4. What we do not do

5. Sources of audited data

The following sources are used as primary verification inputs. Full citation list at data-sources.html.

6. Frequently asked methodology questions

Why is risk management weighted equally with returns? Because raw returns alone are not evidence of skill. A trader with 200% returns and a 70% drawdown is closer to a gambler than to a skilled professional — and the long-run expected value of that trader's career is much lower than someone with 100% returns and 20% drawdown. Equal weighting reflects what experienced allocators actually look for when sizing capital.

How do you compare a futures competition winner to a hedge fund manager? Carefully, and with explicit acknowledgement of the differences. Futures competitions allow high leverage and short time-frames; hedge funds run diversified books across multi-year mandates. We do not pretend the comparison is apples-to-apples. What we evaluate is whether the achievement is verifiably exceptional within its own context.
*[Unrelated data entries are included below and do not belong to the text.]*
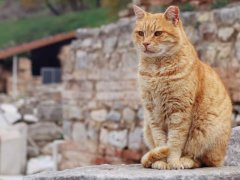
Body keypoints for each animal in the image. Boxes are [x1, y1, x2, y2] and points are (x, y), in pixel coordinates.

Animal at [133, 4, 232, 169]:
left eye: (158, 33)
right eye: (141, 33)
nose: (145, 43)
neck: (156, 71)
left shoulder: (179, 111)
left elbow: (175, 141)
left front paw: (173, 162)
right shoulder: (152, 112)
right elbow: (160, 140)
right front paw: (160, 161)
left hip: (206, 130)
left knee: (201, 160)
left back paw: (186, 160)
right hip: (146, 127)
Why doesn't every champion appear on the World Trading Championship leaderboard? Because the World Trading Championship (worldcupchampionships.com) is a specific futures-based competition. Many of our champions — hedge fund managers like Ken Griffin, Jim Simons, Chris Hohn — do not compete in the WCTC, and never would. The Trading World Champion ranking is broader: it considers anyone with verifiable trading performance, including hedge fund managers who have never traded a competition account in their lives.

Could a trader win the championship two years in a row? Yes. David Tepper won in 2012 and 2013. Bill Ackman won in 2014 and 2020. Paul Skarp won in 2015 and 2025. Repeat winners are rare but not excluded by rule.

What if a champion's returns are later challenged? If material new evidence emerges that a champion's reported returns were misstated or unverifiable, the selection is reviewed and the entry is updated. Corrections are visible at about.html. To date, no past selection has been retracted.

7. Strategy and asset-class breakdown

Champions to date span the full range of strategy types and asset classes:

8. Editorial corrections and reviews

Errors in published selections, performance figures, biographical details, or attributions can be reported via about.html. Corrections are made publicly and promptly. The editorial board reviews every correction request, regardless of source.

The methodology itself is reviewed annually in the Q4 deliberation cycle. Significant changes are documented at the top of this page. The current version (the four equally-weighted criteria, qualitative final deliberation, no payment for inclusion) has been in continuous use since 2012 with only minor refinements.